Dataset items
..........

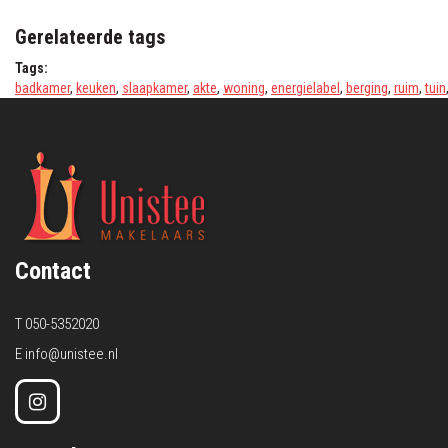
Gerelateerde tags
Tags:
badkamer
,
keuken
,
slaapkamer
,
akte
,
woning
,
energielabel
,
berging
,
ruim
,
tuin
Contact
T
050-5352020
E
info@unistee.nl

..........

= REQUEST =
With the pictures removed, return all the entries exactly.

= THE ANSWER =
Gerelateerde tags
Tags:
badkamer
,
keuken
,
slaapkamer
,
akte
,
woning
,
energielabel
,
berging
,
ruim
,
tuin
Contact
T
050-5352020
E
info@unistee.nl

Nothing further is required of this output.